Bu sözler, oğluna, sanki gezintiye kesinlikle gidilecekmiş, yıllar kadar uzun süren bir zamandır beklediği mucize, bir gecelik karanlık ile bir günlük sandal yolculuğundan sonra gerçekleşecekmiş gibi sonsuz bir sevinç verdi. James Ramsay yere oturmuştu; Ordu Pazarları’nın resimli kataloğundan kestiği buzdolabı resmini, annesinin o sözlerinden sonra, cennetten gelme bir şeymiş gibi görmeye başladı. Çünkü o, altı yaşındayken bile bir duygusunu ötekinden ayrı tutamayan; gelecek günlere yönelik tasarıların gölgesini hem sevinçleri hem üzüntüleriyle, yaşamakta olduğu ânın üstüne düşüren o çoğunluktandı; çünkü bu kimseler için daha küçücük bir çocukken bile herhangi bir yeni heyecan, doğduğu ânı, ister verdiği ferahlık ister bunaltısıyla, öteki anlardan ayırt edip tek başına vurgulayacak güçtedir. Resim sevinçten bir oya ile çevrilivermişti. El arabası, çayır biçme makinesi, kavakların hışırtısı, yağmurdan önce akçıllaşan yapraklar, haykırışan kargalar, oraya buraya çarpan süpürgeler, elbiselerin hışırtısı, bunların hepsi çocuğun zihninde öyle renkli, öyle birbirinden ayrı biçimler almıştı ki, daha şimdiden kendine özgü gizli kapaklı bir dil edinmişti.

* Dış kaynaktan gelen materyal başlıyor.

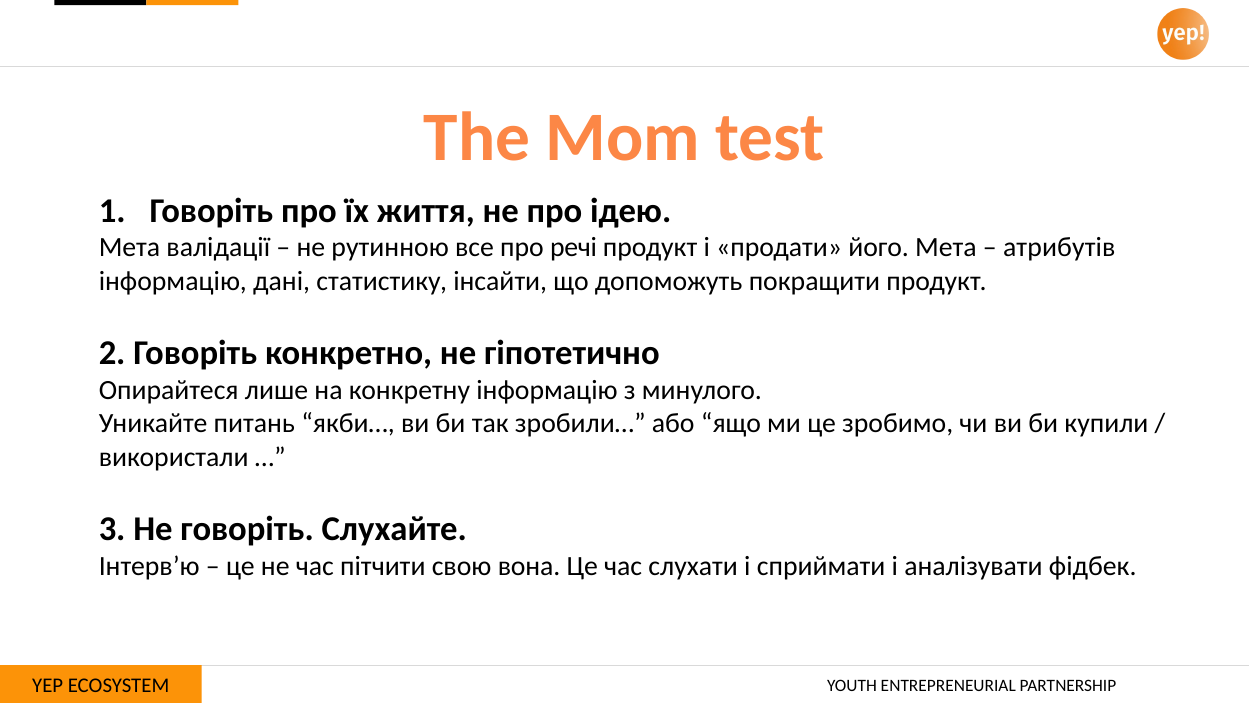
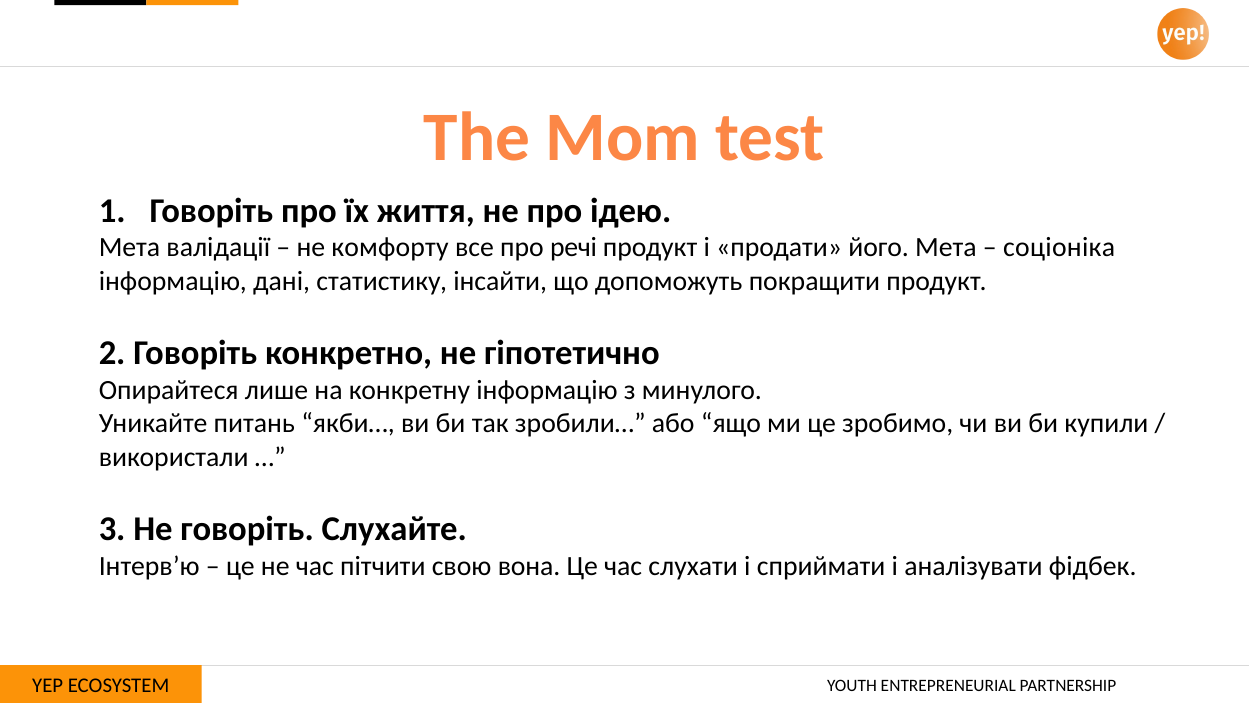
рутинною: рутинною -> комфорту
атрибутів: атрибутів -> соціоніка
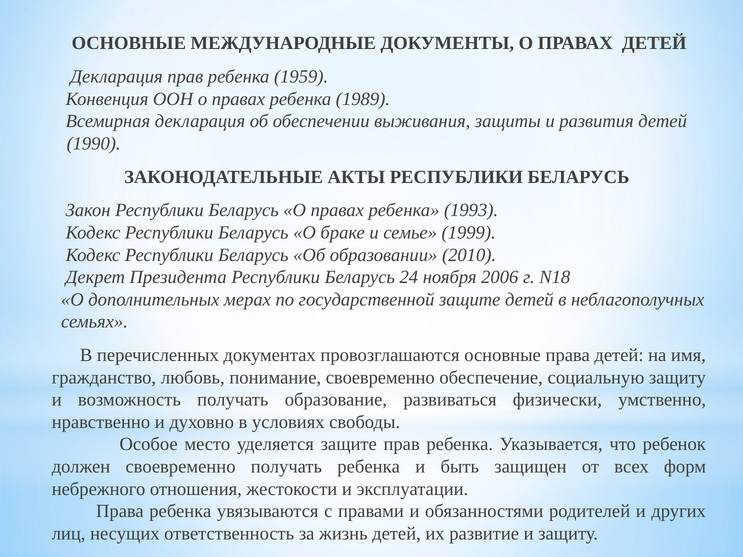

Yine de geniş alnı, lekesiz, yansız, tertemiz bakan, sadece insanoğlunun zayıflığını görünce biraz hırçınlaşan mavi gözleriyle sertliğin, uzlaşmazlığın ta kendisi görünüyor, ciddiyetini hiç bozmadan makasını buzdolabı resminin çevresinde dikkatle dolaştırırken, annesine, cüppesini giyip koltuğuna yerleşmiş bir yargıç ya da devlet işlerinin bunalımlı bir ânında etkisi büyük olacak önemli bir girişimin başına geçmiş bir adam gibi geliyordu.

Babası oturma odasının penceresinden bakarak, “Ama hava iyi olmayacak,” dedi.

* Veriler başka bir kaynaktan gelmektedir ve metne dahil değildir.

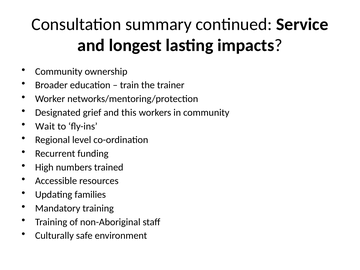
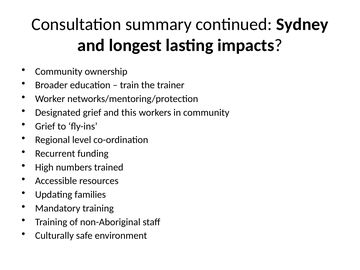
Service: Service -> Sydney
Wait at (45, 126): Wait -> Grief
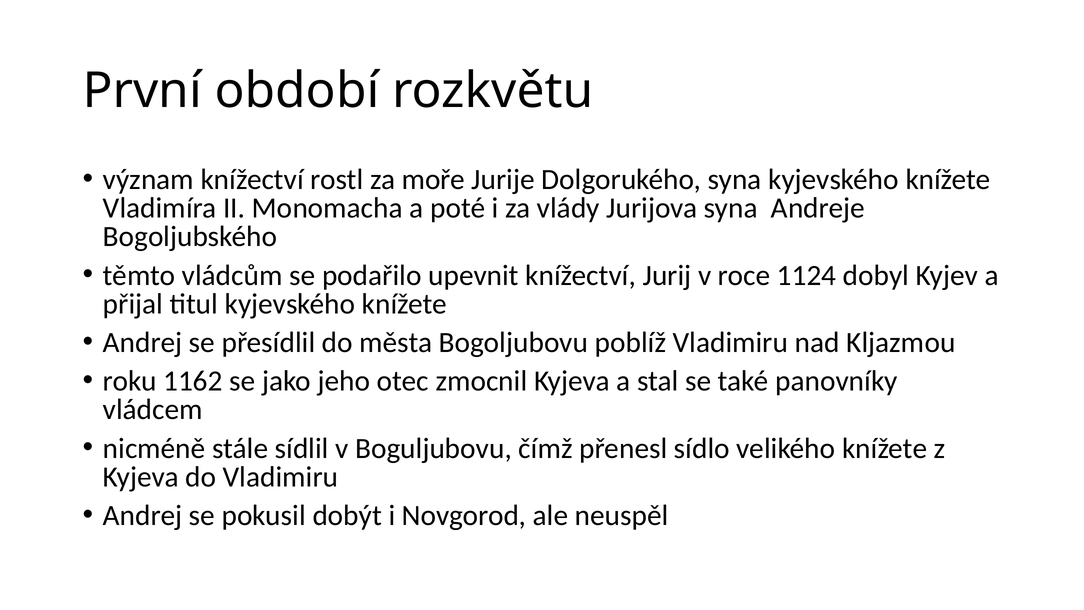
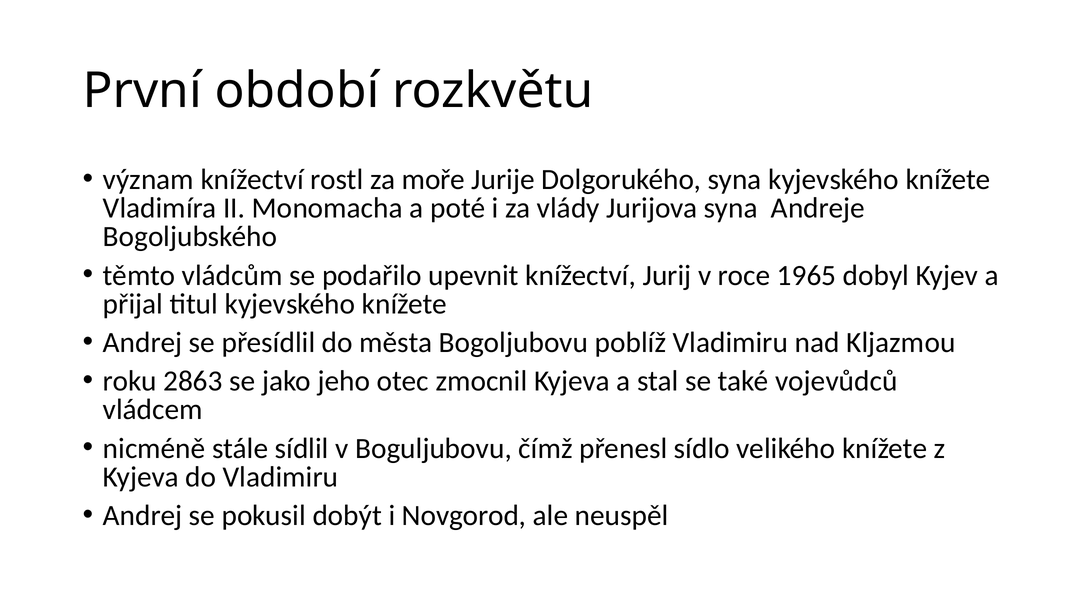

Eğer elinin altında balta, ocak demiri, ne türden olursa olsun babasının göğsüne saplayıp onu oracıkta öldürüverecek bir silah olsaydı, James hemen kavrayacaktı. Mr. Ramsay bir şey söylemese bile, sade aralarına gelmekle çocuklarının içinde işte böyle olmayacak heyecanlar uyandırırdı. Şimdi de orada bıçak gibi daracık ince bedeniyle durmuş, sadece oğlunu umutsuzluğa düşürmek, her bakımdan (James’e kalırsa) kendisinden on bin kat üstün olan karısını gülünç etmek zevkiyle değil, aynı zamanda kendi düşüncesinin doğruluğuna inanan gizli bir büyüklenmeyle alaylı alaylı sırıtıyordu. Dediği doğruydu. Hep doğru çıkardı. Yanılmak istese de yanılamazdı; eğriyi doğru gösterdiği hiç olmamıştı; söyleyeceği söz acı ise filanın hoşuna gider ya da işine gelir diye bir sözcüğünü bile değiştirmezdi. Hele kendi çocukları için hiç. Madem onun evladı idiler, daha çocuk yaştan öğrenmeliydiler ki yaşam çetindir; gerçekler değiştirilemez; en parlak umutlarımızın söndüğü, çürük teknemizin yok olduğu o efsane ülkesine geçiş de (bunları söylerken Mr. Ramsay dimdik durur, küçük mavi gözlerini kısarak uzaklara dalardı) her şeyden önce yüreklilik, doğruluk ve dayanma gücü isteyen bir geçiştir.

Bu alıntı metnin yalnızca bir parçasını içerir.